____ Extrait

Cela étant, que nous reste-t-il ? Un rhythme qui découpe le temps comme le trait d’un dessin découpe l’espace ; puis, pour remplir le canevas ainsi formé, des sensations sonores n’ayant pas un caractère plus intellectuel que celui des sensations lumineuses connues sous le nom de couleurs. La richesse des sensations musicales est, il est vrai, plus grande que celle des sensations lumineuses, car, lorsque plusieurs sons se superposent, notre oreille les analyse, comme nous l’avons dit, en sorte que la sensation résultante ne se confond avec celle d’aucun son simple ; notre organe optique, au contraire, est incapable de décomposer une vibration complexe, et la superposition de deux lumières ne produit aucune sensation nouvelle, mais reproduit la sensation d’une autre couleur simple[1]. De ce fait résulte, pour le peintre, une grande facilité d’exécution, puisqu’un nombre restreint de couleurs lui permet de former toutes celles qu’il désire, mais il paye cette facilité par la perte d’effets qui nous sont inconnus. Le timbre, qui différencie les sons de même hauteur et de même intensité, ne soulève aucune question spéciale, depuis que Helmholtz a montré qu’il provient de la superposition au son principal de notes accessoires peu fortes et qu’il ne constitue dès lors qu’un effet harmonique.

________
____ Données enregistrées

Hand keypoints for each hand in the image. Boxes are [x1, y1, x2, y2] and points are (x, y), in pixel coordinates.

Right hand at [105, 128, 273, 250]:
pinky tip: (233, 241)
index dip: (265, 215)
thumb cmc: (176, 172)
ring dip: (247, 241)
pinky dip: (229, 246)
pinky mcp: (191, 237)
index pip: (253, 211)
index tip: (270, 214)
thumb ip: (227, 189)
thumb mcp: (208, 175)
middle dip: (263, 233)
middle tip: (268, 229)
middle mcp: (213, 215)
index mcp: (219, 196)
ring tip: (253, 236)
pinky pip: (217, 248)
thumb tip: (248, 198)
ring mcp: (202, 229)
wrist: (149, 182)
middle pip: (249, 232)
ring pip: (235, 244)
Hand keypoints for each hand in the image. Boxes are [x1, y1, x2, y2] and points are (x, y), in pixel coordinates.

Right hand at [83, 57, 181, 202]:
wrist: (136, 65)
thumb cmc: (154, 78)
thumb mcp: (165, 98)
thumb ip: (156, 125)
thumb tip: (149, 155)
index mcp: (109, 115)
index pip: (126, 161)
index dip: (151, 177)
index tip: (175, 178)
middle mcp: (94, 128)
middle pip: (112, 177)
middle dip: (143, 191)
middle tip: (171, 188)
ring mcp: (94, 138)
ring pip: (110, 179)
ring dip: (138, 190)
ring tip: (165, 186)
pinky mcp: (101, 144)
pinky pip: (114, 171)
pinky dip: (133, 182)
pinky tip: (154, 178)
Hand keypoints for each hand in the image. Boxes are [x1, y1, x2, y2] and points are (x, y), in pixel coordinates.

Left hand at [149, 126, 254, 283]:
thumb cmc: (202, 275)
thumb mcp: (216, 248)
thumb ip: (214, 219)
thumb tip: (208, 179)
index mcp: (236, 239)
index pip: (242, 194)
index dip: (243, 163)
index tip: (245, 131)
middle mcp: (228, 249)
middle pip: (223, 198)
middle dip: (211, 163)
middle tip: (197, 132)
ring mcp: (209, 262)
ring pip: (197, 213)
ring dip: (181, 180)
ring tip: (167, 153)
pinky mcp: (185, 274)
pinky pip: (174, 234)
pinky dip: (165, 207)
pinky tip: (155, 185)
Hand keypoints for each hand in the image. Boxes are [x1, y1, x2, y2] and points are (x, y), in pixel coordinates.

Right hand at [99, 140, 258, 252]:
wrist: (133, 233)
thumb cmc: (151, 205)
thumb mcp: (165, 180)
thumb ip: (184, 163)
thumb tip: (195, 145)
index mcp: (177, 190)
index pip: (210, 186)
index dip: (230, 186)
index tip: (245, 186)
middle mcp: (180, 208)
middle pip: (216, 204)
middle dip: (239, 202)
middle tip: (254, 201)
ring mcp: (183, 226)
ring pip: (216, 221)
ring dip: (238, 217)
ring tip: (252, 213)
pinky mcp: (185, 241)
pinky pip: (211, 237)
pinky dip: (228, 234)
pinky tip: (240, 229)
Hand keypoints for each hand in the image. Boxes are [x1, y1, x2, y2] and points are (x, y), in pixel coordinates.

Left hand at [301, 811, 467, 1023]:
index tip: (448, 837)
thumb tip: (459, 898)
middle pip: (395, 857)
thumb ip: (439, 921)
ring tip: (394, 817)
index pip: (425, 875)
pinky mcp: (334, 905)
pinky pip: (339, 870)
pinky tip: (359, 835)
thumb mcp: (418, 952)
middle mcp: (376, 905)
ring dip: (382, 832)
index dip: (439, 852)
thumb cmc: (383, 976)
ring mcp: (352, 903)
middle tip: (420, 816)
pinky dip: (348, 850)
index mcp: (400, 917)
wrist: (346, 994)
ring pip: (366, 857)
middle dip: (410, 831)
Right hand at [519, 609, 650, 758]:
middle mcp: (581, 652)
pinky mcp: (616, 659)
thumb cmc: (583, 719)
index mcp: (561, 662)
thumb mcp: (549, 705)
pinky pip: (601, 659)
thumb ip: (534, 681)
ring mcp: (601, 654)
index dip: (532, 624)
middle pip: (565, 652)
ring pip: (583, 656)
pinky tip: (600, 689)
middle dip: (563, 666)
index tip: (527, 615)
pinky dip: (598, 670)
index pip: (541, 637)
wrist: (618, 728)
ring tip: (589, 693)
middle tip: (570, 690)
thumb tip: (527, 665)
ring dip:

________

▸ **Votre travail**:
1. Reformulez sous forme de liste, plus brièvement, le paragraphe de l'extrait sur les sensations musicales qui commence par « Cela étant, que nous reste-t-il ? », en conservant ses faits essentiels.
2. Écrivez la suite de l'extrait sur les sensations musicales à partir de sa dernière phrase.

▸ **Corrigé**:
1.
- Il reste un rythme, qui découpe le temps comme le trait d'un dessin découpe l'espace. Des sensations sonores remplissent ce canevas, sans avoir un caractère plus intellectuel que les couleurs.
- Les sensations musicales sont plus riches que les sensations lumineuses. L'oreille analyse les sons superposés, si bien que la sensation résultante diffère de celle de tout son simple.
- L'œil ne peut pas décomposer une vibration complexe. Deux lumières superposées reproduisent seulement la sensation d'une autre couleur simple.
- Le peintre y gagne une grande facilité d'exécution, car un nombre restreint de couleurs lui permet de former toutes les autres. En contrepartie, il perd des effets qui nous sont inconnus.
- Le timbre distingue les sons de même hauteur et de même intensité et ne soulève aucune question spéciale. Helmholtz a montré qu'il provient de notes accessoires peu fortes superposées au son principal : ce n'est donc qu'un effet harmonique.

2.
Quoi qu’il en soit de la plus grande variété des sensations musicales, elle ne change pas la nature du problème, et nous nous trouvons simplement en présence de cadres découpés arithmétiquement dans le temps et colorés pour ainsi dire par les sons, comme la peinture purement décorative nous montre une division géométrique de l’espace, variée par la diversité des tons lumineux. Lors donc qu’on se borne aux faits qui ont servi de base à cette première partie de notre étude, la logique conduit aux conclusions suivantes, qui sont celles de M. Beauquier : « Les combinaisons de sons et de mouvements équivalent à peu près à ce qu’est pour l’œil l’art pur de la décoration, de l’ornementation, les capricieuses arabesques, les culs-de-lampe, les dessins d’étoffes, de tapisserie, etc. Il n’y a pas beaucoup plus d’idées philosophiques, de sentiments, d’imitation, de sujet littéraire dans la musique qu’il n’y en a dans le dessin d’une riche étoffe de damas ou de brocart, ou dans les peintures décoratives des vieilles cathédrales[2]. »

  1. Ceci n’est pas tout à fait exact, puisqu’on ne connaît aucune lumière blanche simple.
  2. Philosophie de la musique.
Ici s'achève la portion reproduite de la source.